*Task to carry out*. The response should hold each line from the entries below where "LIST" is found.

Electronic design files

* * * * * * *

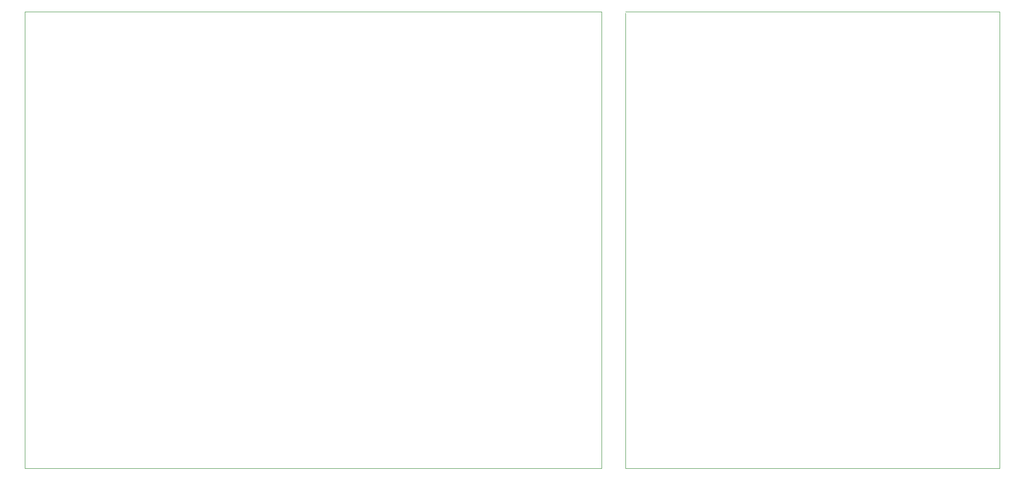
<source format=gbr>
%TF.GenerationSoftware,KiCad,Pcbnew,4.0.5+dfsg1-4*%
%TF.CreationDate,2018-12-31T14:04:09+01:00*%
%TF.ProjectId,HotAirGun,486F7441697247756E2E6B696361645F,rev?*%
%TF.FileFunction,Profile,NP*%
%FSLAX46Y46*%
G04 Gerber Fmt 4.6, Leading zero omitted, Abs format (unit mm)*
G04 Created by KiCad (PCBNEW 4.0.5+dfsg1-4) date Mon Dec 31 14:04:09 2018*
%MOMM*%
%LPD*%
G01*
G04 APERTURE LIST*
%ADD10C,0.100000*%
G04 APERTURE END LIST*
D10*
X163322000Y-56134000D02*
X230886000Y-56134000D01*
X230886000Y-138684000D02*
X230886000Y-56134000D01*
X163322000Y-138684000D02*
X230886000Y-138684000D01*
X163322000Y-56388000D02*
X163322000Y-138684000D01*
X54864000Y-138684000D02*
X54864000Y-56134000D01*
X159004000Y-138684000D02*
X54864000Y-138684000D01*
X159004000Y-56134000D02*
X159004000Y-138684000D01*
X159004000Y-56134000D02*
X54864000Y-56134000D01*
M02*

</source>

* * * * * * *

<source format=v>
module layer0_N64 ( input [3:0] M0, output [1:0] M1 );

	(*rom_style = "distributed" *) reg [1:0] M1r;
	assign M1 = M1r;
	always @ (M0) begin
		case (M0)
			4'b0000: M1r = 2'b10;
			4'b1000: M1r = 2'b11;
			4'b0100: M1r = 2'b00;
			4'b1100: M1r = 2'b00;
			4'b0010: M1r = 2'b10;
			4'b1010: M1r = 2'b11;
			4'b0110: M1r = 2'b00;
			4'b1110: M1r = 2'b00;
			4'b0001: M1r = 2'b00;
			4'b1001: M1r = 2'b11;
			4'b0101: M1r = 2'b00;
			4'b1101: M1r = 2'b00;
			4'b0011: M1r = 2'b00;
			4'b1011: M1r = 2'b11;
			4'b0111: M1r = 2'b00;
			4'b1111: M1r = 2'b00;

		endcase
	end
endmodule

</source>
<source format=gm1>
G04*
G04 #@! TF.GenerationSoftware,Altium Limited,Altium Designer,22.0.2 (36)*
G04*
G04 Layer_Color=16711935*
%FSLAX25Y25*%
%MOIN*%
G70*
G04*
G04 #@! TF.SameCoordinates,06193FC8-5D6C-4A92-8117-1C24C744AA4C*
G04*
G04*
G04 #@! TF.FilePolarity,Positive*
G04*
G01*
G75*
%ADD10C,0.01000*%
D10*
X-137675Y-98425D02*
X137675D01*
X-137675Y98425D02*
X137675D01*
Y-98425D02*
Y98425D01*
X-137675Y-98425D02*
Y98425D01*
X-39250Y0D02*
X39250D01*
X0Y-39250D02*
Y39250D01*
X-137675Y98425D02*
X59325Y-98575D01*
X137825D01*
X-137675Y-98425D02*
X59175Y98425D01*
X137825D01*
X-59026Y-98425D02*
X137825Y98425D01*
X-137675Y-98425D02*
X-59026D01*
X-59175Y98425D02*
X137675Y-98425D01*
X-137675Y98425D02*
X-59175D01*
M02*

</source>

* * * * * * *

*Response to the task*.
G04 APERTURE LIST*
G04 APERTURE END LIST*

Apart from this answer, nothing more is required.